Musk muttered an expletive and offered a joke before finishing his presentation in front of the broken windows.

"We'll fix it in post," he said.

In tweets over the weekend, Musk explained what went wrong and offered other insights about the vehicle that is Tesla's answer to the Ford F-150 pickup, America's best-selling vehicle. He said the "armor glass" was weakened by another flamboyant strength test that preceded the steel ball: when Von Holzhausen whacked the Cybertruck's door with an orange sledgehammer. That blow did no damage.

"Sledgehammer impact on door cracked base of glass, which is why steel ball didn't bounce off," Musk tweeted Sunday night. "Should have done steel ball on window, then sledgehammer on the door. Next time . . ."

Musk also tweeted a slow-motion video of Von Holzhausen performing the steel ball test before launch. It glanced off like a bouncy ball.

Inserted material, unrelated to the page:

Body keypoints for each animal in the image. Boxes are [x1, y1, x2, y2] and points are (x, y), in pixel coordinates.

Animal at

The steel ball test was one of many eye-popping moments in the Cybertruck's unveiling, which also involved extensive pyrotechnics and a hologram of Musk. The vehicle and the theatrics of its debut fueled a maelstrom of memes and criticism from those who scorned the Cybertruck's wedge-shaped design, which Musk had warned "may be too futuristic for most people." But the chaos did not obliterate interest: Tesla has already received 200,000 orders for the Cybertruck, despite "no advertising & no paid endorsement," Musk tweeted Sunday.

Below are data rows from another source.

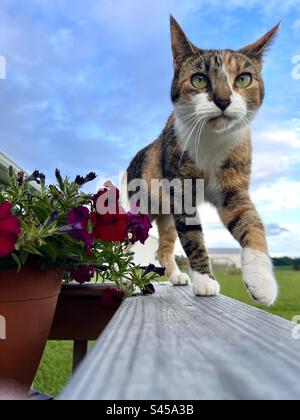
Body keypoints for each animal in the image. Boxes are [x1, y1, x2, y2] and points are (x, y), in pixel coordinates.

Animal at [126, 16, 278, 306]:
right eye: (198, 80)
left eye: (243, 79)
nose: (223, 99)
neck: (210, 140)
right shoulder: (181, 192)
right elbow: (193, 237)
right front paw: (205, 280)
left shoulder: (234, 189)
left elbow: (251, 223)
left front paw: (261, 281)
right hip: (143, 206)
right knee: (129, 241)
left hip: (166, 216)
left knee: (163, 248)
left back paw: (176, 276)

Starting at $39,000, the Cybertruck seats six and has a 6½-foot bed (or "vault" as Musk refers to it). Models will be able to travel 250 to 500 miles on a single charge, the company says, and go zero to 60 mph in less than 3 seconds. Musk has touted its high ground clearance, adjustable suspension and towing capacity of as much as 14,000 pounds - 7,500 on the base model. Production is set to begin in late 2021, Tesla said.

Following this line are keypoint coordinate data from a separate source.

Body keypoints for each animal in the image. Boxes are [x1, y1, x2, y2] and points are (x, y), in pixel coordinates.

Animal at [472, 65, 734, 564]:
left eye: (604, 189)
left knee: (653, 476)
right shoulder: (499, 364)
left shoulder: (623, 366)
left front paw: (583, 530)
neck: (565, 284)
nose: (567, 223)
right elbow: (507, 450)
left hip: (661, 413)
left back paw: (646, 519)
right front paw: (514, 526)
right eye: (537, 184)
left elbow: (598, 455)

The Cybertruck's steep angles have the internet drawing comparisons between it and the DeLorean from the film "Back to the Future," the Batmobile, the much-maligned Pontiac Aztek and an actual doorstop. He attributes its lack of curves to the machines that make it; they aren't strong enough to bend the ultra-hard steel, which is produced by Musk's companies. He plans to use the same alloy for SpaceX's Starship rocket.

"Reason Cybertruck is so planar is that you can't stamp ultra-hard 30X steel, because it breaks the stamping press," Musk tweeted. "Even bending it requires a deep score on inside of bend, which is how the prototype was made."

According to Musk, the Cybertruck's inspiration is indeed rooted in science fiction. One key influence was the Lotus Esprit, the sports car-turned-submarine in the 1977 James Bond film, "The Spy Who Loved Me." Musk purchased one of the cars used in the film at auction for nearly $1 million in 2013.

"It was amazing as a little kid in South Africa to watch James Bond in 'The Spy Who Loved Me' drive his Lotus Esprit off a pier, press a button and have it transform into a submarine underwater. I was disappointed to learn that it can't actually transform," Musk told Jalopnik after buying the car. "What I'm going to do is upgrade it with a Tesla electric powertrain and try to make it transform for real."

In interviews, Musk had also teased that the Cybertruck would be a vehicle befitting of Blade Runner's post-apocalyptic wonderland. Evidently, he succeeded: the Cybertruck won praise from Syd Mead, the famed concept artist and industrial designer behind Blade Runner, Aliens and Tron. Mead told Business Insider the Cybertruck was "stylistically breathtaking" and had "completely changed the vocabulary of the personal truck market design."

Musk's ultimate ambitions for the Cybertruck aren't earthbound either: he's proclaimed it will be the "official truck of Mars."